Official implementations for paper: Anydoor: zero-shot object-level image customization

https://ali-vilab.github.io/AnyDoor-Page/

MIT License

4.01k stars 366 forks source link

About reference image size #93

Open szgy66 opened 6 months ago

szgy66 commented 6 months ago

Dear author, thank you for your contribution, I have achieved better results in many scenarios. But recently, I found that when my reference image was very small, about 50x50 in size, the generated effect on the target image was very poor, and even completely inconsistent with my reference image. May I ask why this is? Does anydoor support small-size reference images? Or is there a certain relationship between the mask size of the reference image and the background image to generate better results? Looking forward to your reply

XavierCHEN34 commented 6 months ago

First, make sure that you give the correct formats of reference masks. Our first step is using the reference mask to segment the specific reference object. Second, AnyDoor would resize the segmented object to 256x256, which fits the input size of DINOv2. So if your image is too small, the resized result would be blurry and vague.

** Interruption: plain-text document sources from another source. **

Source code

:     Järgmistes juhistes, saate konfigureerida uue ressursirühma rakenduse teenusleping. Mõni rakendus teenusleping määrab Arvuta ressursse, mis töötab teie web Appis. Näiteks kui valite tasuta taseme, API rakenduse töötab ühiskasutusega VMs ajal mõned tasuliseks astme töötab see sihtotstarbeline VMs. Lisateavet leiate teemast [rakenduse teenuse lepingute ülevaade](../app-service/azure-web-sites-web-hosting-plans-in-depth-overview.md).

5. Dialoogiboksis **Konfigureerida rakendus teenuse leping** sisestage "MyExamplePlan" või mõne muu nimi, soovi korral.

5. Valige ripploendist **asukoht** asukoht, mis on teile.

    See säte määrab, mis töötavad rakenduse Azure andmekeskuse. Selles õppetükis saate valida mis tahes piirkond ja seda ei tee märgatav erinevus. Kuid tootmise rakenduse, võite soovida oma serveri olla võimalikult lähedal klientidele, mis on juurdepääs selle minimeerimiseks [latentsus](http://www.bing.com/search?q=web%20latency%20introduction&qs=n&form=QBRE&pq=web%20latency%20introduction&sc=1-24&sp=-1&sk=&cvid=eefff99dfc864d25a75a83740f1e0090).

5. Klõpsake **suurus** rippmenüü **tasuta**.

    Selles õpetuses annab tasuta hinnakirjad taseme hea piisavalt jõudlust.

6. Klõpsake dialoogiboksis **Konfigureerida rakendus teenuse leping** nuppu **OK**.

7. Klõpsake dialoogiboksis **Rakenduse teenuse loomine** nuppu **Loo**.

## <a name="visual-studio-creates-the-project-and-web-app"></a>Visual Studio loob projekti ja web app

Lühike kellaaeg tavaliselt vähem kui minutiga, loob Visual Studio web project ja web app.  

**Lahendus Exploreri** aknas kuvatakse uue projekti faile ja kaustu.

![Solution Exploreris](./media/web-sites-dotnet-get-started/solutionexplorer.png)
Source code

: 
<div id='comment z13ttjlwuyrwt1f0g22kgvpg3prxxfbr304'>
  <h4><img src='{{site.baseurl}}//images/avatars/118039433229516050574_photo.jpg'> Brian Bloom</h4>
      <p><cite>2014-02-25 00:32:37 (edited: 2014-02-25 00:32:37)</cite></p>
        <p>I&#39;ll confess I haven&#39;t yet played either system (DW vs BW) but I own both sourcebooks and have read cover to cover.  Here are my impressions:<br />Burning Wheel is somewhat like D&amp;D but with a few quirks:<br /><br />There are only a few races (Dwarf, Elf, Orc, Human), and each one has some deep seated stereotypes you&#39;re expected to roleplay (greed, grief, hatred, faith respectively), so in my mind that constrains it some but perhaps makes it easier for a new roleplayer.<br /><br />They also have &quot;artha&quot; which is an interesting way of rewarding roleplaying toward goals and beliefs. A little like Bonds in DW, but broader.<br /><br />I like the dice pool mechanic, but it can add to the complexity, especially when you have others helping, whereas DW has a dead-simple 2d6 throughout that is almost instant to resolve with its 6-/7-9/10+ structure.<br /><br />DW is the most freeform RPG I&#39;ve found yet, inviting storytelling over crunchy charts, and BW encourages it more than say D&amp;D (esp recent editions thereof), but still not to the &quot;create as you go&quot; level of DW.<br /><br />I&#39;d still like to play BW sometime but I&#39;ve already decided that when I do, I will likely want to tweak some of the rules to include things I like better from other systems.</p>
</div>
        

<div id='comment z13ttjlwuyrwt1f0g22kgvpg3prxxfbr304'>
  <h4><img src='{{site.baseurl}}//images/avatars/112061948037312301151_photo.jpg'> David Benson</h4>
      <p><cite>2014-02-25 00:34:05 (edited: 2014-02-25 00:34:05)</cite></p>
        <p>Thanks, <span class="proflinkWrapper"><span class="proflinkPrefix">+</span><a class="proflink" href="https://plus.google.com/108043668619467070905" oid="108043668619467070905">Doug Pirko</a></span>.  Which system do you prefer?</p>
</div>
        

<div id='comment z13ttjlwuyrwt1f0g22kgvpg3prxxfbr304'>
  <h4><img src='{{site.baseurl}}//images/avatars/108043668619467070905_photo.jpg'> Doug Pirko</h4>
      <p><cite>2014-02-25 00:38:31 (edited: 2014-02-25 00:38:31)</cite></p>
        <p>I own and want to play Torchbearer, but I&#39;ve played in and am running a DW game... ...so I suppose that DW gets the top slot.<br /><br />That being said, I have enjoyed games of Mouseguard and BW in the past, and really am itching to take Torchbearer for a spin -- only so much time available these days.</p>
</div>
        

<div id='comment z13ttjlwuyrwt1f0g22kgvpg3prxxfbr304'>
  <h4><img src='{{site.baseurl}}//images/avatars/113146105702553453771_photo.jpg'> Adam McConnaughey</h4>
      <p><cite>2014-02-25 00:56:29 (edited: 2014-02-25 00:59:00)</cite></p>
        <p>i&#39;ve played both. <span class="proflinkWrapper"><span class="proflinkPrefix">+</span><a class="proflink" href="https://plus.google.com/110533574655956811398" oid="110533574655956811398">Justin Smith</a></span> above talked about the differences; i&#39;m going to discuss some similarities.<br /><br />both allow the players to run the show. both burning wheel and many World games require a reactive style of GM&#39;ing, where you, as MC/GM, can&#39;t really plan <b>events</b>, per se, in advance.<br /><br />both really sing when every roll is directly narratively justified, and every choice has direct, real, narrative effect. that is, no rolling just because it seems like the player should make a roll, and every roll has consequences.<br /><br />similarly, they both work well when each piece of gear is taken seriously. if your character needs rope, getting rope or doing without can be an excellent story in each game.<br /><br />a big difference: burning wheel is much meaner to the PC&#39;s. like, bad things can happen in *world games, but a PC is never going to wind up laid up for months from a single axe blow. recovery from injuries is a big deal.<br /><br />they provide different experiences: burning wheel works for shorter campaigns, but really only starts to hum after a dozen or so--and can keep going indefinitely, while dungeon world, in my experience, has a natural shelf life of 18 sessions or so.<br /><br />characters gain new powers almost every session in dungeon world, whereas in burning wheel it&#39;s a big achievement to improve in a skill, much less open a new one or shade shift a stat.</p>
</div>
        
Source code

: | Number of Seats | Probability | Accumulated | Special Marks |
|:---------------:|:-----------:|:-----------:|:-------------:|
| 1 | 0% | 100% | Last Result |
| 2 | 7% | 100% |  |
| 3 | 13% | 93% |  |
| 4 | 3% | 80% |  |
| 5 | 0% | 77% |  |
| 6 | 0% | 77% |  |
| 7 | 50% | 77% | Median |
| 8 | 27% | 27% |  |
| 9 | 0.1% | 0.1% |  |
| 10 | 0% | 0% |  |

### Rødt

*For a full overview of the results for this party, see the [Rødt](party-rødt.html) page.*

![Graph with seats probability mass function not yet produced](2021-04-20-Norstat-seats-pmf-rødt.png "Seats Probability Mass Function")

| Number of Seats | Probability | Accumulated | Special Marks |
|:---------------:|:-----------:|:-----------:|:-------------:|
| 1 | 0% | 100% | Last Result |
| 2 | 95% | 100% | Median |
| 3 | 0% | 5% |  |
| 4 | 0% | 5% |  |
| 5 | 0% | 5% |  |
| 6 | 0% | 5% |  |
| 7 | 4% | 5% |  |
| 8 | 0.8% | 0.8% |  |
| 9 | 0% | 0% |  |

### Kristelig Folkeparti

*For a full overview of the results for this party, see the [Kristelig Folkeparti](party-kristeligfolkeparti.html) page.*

You could attach some of your examples here and let me see whether the results are correct

szgy66 commented 6 months ago

Thank you for your reply. Due to github restrictions, I put the results on the Baidu webdisk(链接：https://pan.baidu.com/s/1pldgGZ1_rv0g9_qhrWlerQ?pwd=6r2i 提取码：6r2i), including the reference image, the background image, and the generated image, the reference image I obtained using segmentanything. From the generated image, the rectangular boundary of the background mask is obvious.